> PROBLEM 1
In the forum thread, where is the oversize luggage belt located?
> PROBLEM 2
Retype the rows from their first line up to and including the line with "habitat: Slopes and".
--- Start of SUPPLIED TEXT ---
# Golf clubs with Ryanair



## putsch (5 Apr 2009)

Off to France travelling with Ryanair next week. 

I normally just take one small bag with all the advantages - online check in, priority boarding,no waiting for luggage etc. But it makes sense this time to bring out a set of golf clubs (having got new ones I can leave this set behind me in France for future use). It'll be a hassle since I'm travelling alone and will have to lug them around the car park and airport - any special advice from anyone who has done this before? Do I have to check in first and then deliver the clubs to another spot? Is it likely to be too much hassle?


----------



## gdf (5 Apr 2009)

Have brought golf clubs on many trips with Ryanair from Shannon. You check in at the desk in the usual way and when the  bag is weighed and tagged you take it to the oversize luggage belt which is located alongside the check-in desks. On arrival at your destination airport the bag is usually delivered to an oversize baggage point in the arrivals hall but sometimes it may end up on the belt with the other bags.


----------



## Brian76 (6 Apr 2009)

Get yourself a travel bag to put your golf bag into. They're only about 40 or 50e & have wheels on the end so you pull them along with you, saves you carrying them through the airport. 
And will give your clubs/bag some extra protection.

A word of warning though, weigh your golf bag before leaving home. Ryanair charge the same excess baggage on golf bags once you go beyond their predetermined weights, which I think is 15kg.


----------



## putsch (6 Apr 2009)

Thanks for the advice.

I'm just trying to book the golf clubs online and its only showing an option for 60euro i.e 30 euro for each direction even though I won't be bringing them back with me. Any advice on how to get around this?


----------



## rgfuller (6 Apr 2009)

putsch said:


> Thanks for the advice.
> 
> I'm just trying to book the golf clubs online and its only showing an option for 60euro i.e 30 euro for each direction even though I won't be bringing them back with me. Any advice on how to get around this?


 
Buy two one way flights, and only book the bag on one of them ?


----------



## putsch (6 Apr 2009)

The return flights were booked a long time ago -  I should have said  - so no scope for one way bookings at this stage.


----------



## Thinfield (6 Apr 2009)

Also planning to travel with golf clubs / golf bag with Ryanair. Was thinking about selecting the "0 bags and online check-in" option; ie allowing me to carry hand luggage only plus storing a few "extras" if needed in the golf bag - thereby keeping costs down. Anyone done it this way or have any views?


----------



## Latrade (7 Apr 2009)

I can only relate the story of my dad's experiences with golf clubs and Ryanair. Twice he went to France, twice the clubs went to Stanstead. He got them eventually and fortunately he wasn't on a golfing weekend, so could live without them for a couple of days.
--- End of SUPPLIED TEXT ---
--- Start of RECORDS PROVIDED ---
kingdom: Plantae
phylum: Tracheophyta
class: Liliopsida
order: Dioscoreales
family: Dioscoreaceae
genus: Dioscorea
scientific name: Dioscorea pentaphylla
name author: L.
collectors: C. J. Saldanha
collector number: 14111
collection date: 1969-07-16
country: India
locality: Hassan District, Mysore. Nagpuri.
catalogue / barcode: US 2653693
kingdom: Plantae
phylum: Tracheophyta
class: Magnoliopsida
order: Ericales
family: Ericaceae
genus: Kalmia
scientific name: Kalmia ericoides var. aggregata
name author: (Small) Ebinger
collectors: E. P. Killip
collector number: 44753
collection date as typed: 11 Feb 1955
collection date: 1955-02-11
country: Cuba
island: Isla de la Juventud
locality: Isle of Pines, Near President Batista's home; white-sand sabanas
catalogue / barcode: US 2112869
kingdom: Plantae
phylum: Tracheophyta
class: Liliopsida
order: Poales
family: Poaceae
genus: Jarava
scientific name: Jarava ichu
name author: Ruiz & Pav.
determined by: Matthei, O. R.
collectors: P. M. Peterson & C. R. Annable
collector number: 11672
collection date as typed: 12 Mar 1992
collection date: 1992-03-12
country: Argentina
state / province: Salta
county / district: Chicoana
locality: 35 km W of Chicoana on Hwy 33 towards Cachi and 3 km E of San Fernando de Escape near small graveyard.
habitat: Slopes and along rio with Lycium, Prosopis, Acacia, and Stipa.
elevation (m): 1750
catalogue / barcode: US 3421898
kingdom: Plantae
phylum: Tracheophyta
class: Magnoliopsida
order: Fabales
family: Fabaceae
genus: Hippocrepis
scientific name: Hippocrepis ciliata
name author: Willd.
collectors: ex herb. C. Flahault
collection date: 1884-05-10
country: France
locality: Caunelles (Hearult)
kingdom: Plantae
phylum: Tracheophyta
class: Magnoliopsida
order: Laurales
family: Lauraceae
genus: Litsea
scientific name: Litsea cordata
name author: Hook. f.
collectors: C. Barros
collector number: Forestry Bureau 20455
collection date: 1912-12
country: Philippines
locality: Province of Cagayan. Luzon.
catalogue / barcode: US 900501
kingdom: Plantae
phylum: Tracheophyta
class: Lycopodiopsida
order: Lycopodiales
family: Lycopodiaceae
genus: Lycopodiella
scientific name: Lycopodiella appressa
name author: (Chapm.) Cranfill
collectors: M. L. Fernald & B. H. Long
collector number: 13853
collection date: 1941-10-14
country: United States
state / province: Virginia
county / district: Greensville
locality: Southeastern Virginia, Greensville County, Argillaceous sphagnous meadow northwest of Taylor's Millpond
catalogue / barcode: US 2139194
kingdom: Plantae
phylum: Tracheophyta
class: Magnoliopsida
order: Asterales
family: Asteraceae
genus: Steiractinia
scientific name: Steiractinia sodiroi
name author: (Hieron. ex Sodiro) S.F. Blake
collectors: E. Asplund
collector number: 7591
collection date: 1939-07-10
--- End of RECORDS PROVIDED ---
> TASK RESPONSE 1
Alongside the check-in desks.

> TASK RESPONSE 2
kingdom: Plantae
phylum: Tracheophyta
class: Liliopsida
order: Dioscoreales
family: Dioscoreaceae
genus: Dioscorea
scientific name: Dioscorea pentaphylla
name author: L.
collectors: C. J. Saldanha
collector number: 14111
collection date: 1969-07-16
country: India
locality: Hassan District, Mysore. Nagpuri.
catalogue / barcode: US 2653693
kingdom: Plantae
phylum: Tracheophyta
class: Magnoliopsida
order: Ericales
family: Ericaceae
genus: Kalmia
scientific name: Kalmia ericoides var. aggregata
name author: (Small) Ebinger
collectors: E. P. Killip
collector number: 44753
collection date as typed: 11 Feb 1955
collection date: 1955-02-11
country: Cuba
island: Isla de la Juventud
locality: Isle of Pines, Near President Batista's home; white-sand sabanas
catalogue / barcode: US 2112869
kingdom: Plantae
phylum: Tracheophyta
class: Liliopsida
order: Poales
family: Poaceae
genus: Jarava
scientific name: Jarava ichu
name author: Ruiz & Pav.
determined by: Matthei, O. R.
collectors: P. M. Peterson & C. R. Annable
collector number: 11672
collection date as typed: 12 Mar 1992
collection date: 1992-03-12
country: Argentina
state / province: Salta
county / district: Chicoana
locality: 35 km W of Chicoana on Hwy 33 towards Cachi and 3 km E of San Fernando de Escape near small graveyard.
habitat: Slopes and along rio with Lycium, Prosopis, Acacia, and Stipa.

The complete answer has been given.